Maybe not, but presumably they won't scuttle their moment of Olympic self-congratulation in four years. In this vein, Evans proposes ping-pong diplomacy for a new millennium in the form of shared Olympic baseball in 2008.
No, he is serious.
And who, pray, will be responsible for engineering the common "Chinese identity" which Evans seems to think Taiwanese people could do with more of? Latter-day communists? The KMT old guard? Who else but these reprobates would be qualified for the job?
Particularly in the aftermath of this election, in which the KMT old guard, personified by Lien, urged party agitators to "become ferocious" (兇起來) in an attempt to subvert the rule of law, the very thought of it leaves one nauseous -- and indignant.
The threat Taiwan faces is not decreased but exacerbated by organizations like the ICG, which, with all of their resources and lobbying power, advocate "solutions" which corrode the reputation of Taiwanese democracy.
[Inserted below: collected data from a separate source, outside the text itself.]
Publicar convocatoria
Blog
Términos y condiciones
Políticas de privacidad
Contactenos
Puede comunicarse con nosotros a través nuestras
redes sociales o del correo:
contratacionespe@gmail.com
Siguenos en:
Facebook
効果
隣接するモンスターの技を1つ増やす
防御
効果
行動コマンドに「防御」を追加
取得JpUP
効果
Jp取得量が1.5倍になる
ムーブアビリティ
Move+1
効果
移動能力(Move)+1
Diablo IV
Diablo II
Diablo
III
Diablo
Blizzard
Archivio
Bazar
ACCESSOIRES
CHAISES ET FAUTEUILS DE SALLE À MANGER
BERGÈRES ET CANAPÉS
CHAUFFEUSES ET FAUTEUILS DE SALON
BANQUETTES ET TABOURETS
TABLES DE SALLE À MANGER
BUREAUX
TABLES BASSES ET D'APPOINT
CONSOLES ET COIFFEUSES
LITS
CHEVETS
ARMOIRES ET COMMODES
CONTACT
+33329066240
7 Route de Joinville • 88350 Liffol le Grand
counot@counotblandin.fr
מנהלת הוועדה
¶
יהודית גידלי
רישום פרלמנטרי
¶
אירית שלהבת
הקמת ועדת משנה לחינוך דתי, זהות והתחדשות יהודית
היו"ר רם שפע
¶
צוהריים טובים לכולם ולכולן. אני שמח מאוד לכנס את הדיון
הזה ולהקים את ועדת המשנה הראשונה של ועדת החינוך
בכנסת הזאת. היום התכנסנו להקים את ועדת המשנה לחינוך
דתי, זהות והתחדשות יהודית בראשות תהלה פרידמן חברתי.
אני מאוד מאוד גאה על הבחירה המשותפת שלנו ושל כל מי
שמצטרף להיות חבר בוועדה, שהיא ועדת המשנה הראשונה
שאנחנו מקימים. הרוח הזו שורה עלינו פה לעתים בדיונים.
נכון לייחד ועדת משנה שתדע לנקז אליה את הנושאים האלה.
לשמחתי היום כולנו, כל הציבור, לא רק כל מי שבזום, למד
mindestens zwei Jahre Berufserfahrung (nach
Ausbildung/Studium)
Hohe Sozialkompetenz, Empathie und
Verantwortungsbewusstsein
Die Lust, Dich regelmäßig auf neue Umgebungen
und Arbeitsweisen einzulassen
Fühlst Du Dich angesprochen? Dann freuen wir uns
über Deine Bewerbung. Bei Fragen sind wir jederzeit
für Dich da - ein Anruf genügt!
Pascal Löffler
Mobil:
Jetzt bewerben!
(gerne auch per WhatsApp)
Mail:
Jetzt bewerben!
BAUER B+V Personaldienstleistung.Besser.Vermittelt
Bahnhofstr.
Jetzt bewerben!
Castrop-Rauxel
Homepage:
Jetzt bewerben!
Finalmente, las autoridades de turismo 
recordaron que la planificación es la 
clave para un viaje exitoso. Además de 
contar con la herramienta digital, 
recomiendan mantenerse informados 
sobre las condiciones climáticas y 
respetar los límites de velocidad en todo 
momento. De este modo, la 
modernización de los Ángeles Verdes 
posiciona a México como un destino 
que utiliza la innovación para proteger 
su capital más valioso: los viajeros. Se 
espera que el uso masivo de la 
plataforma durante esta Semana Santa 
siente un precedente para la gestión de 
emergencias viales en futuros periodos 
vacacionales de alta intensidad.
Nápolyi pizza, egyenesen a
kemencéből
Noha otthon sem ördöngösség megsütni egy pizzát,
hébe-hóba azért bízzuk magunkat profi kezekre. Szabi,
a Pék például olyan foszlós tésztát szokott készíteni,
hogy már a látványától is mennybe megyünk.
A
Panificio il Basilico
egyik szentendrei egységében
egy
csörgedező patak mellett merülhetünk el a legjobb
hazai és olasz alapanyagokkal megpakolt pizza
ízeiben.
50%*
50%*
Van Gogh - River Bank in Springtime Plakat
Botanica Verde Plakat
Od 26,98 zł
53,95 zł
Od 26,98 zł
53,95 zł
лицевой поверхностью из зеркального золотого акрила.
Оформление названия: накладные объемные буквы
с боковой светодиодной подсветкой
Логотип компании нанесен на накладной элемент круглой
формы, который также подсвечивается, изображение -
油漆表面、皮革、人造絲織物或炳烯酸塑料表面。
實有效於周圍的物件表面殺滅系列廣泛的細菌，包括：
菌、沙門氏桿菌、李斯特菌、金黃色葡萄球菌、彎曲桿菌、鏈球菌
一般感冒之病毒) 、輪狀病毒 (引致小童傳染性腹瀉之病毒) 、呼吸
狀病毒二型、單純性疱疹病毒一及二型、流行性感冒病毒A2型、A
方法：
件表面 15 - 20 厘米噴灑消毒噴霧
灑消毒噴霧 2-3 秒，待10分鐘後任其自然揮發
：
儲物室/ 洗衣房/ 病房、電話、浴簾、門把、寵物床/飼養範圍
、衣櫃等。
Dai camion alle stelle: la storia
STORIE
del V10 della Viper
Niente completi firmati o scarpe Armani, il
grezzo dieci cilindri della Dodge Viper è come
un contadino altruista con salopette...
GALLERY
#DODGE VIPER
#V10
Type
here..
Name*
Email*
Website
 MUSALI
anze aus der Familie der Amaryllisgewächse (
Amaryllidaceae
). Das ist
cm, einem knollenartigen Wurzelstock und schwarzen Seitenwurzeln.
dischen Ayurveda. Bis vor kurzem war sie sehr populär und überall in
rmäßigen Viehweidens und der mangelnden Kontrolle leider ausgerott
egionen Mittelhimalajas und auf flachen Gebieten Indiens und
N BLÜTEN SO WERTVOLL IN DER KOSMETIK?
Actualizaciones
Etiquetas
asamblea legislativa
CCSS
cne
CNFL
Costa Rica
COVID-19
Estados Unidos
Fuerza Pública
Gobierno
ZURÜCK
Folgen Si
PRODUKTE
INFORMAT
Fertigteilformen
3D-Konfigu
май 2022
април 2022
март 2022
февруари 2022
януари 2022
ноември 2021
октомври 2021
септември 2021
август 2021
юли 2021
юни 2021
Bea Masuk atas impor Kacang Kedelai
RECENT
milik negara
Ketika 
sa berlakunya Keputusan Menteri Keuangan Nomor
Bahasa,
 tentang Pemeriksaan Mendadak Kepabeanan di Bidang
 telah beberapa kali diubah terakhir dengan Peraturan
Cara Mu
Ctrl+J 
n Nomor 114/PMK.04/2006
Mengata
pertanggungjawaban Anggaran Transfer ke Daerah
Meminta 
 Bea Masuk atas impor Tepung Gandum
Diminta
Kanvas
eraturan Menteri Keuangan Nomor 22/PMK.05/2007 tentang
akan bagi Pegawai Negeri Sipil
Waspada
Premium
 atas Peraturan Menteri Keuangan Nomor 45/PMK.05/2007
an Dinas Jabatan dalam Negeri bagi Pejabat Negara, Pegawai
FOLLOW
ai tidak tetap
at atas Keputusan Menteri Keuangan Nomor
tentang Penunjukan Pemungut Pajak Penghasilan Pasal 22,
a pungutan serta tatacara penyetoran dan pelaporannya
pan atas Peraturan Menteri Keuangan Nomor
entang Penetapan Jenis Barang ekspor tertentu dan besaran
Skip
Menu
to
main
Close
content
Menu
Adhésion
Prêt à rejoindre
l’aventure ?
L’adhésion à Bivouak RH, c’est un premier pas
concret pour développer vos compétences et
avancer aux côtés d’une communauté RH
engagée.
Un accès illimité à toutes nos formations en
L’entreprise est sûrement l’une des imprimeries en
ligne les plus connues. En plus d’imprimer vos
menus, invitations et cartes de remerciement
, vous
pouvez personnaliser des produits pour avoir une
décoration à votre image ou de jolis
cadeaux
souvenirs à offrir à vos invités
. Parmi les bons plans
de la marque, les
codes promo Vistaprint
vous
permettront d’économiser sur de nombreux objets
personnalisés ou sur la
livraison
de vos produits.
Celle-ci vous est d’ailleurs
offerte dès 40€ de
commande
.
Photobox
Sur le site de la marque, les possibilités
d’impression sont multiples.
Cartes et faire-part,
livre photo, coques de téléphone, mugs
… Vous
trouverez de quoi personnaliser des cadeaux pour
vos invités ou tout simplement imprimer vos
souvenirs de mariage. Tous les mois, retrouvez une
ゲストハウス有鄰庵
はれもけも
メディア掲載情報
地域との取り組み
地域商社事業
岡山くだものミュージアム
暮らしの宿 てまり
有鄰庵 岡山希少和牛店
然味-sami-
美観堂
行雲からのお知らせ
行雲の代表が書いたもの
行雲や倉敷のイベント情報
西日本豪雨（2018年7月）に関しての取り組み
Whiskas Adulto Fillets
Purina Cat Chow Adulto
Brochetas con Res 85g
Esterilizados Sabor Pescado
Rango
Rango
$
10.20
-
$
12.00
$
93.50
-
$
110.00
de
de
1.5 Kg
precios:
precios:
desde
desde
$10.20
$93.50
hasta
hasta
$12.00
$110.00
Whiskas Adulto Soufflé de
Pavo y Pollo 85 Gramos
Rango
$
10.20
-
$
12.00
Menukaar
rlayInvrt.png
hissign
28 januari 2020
They also corrode democracy in general, a quite fragile thing, easily taken for granted, and thus fail to stand by the very political principles which educated and nourished them.
How tragic and infuriating it is to witness Evans and others talking about Taiwanese so pompously and patronizingly, as if they were so many minor, expendable chess pieces, and as if their aspirations for democracy and freedom from the hideousness of China's rule were beyond their station.
If the ICG continues to privilege the agenda of dictators and refuses to take seriously the opinions of the majority of Taiwanese who joyously, peacefully and without animosity or grisly nationalistic sentiment elected their new government, then the only crisis its members need urgently consider is that of their own conscience.
Martin Williams is an editor at the Taipei Times.